### [Stored data]
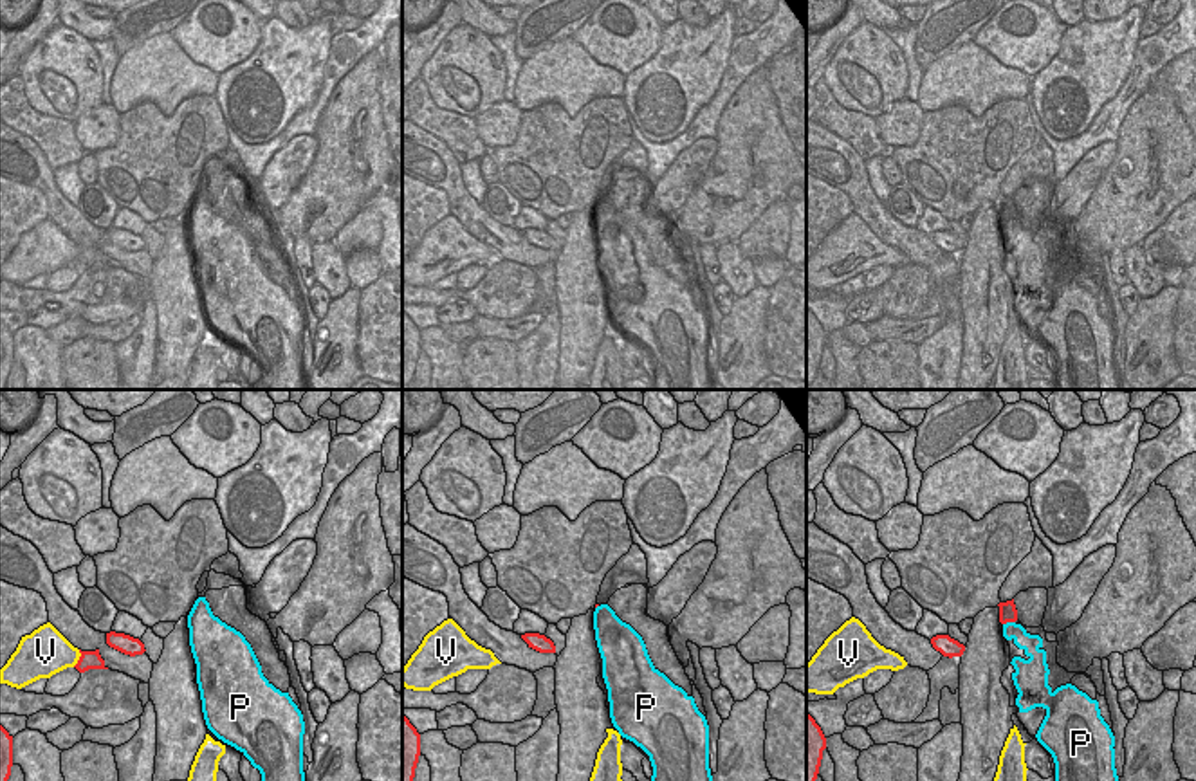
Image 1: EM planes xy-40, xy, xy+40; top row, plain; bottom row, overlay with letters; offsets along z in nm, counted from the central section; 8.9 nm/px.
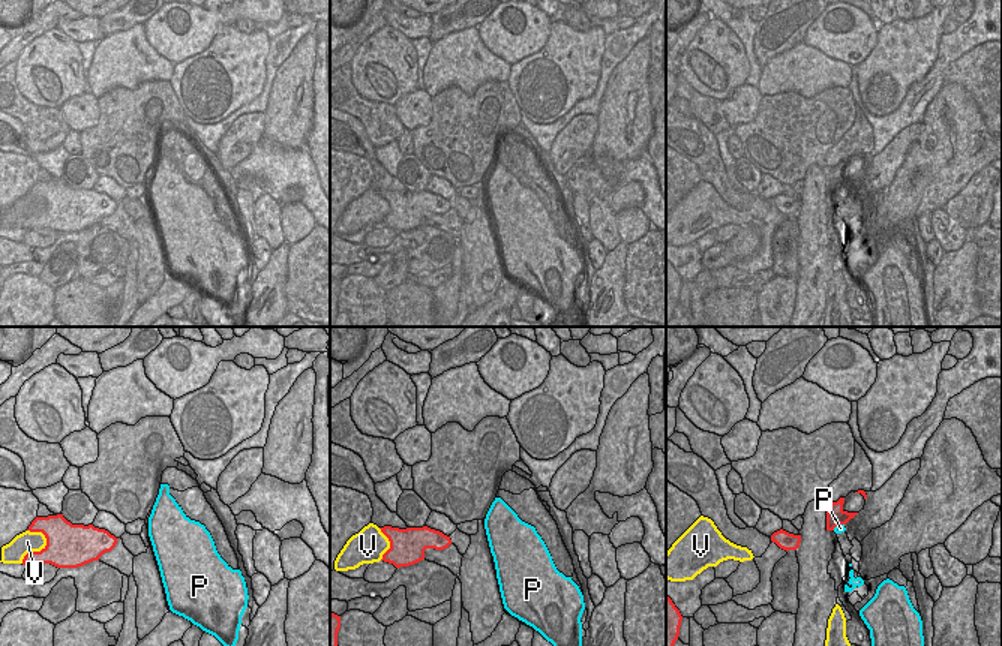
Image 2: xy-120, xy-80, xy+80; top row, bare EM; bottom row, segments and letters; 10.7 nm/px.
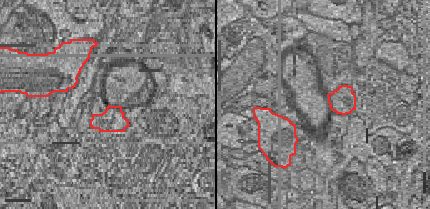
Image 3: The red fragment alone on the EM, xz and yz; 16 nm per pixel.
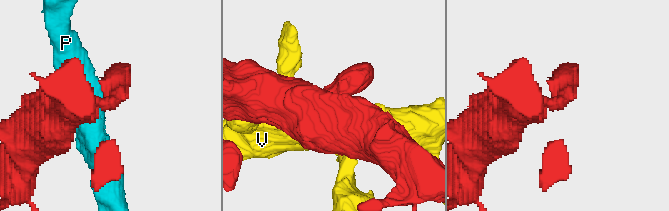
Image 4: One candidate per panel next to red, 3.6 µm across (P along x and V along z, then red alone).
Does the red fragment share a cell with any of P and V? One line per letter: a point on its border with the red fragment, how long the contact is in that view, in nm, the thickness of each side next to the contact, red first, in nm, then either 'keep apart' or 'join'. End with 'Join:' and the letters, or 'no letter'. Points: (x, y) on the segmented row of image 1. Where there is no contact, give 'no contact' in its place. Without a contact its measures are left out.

### [About this task]
Where does "next" occur in the data? Copy each line that has it.

### [Exercise response]
Image 4: One candidate per panel next to red, 3.6 µm across (P along x and V along z, then red alone).
Does the red fragment share a cell with any of P and V? One line per letter: a point on its border with the red fragment, how long the contact is in that view, in nm, the thickness of each side next to the contact, red first, in nm, then either 'keep apart' or 'join'. End with 'Join:' and the letters, or 'no letter'. Points: (x, y) on the segmented row of image 1. Where there is no contact, give 'no contact' in its place. Without a contact its measures are left out.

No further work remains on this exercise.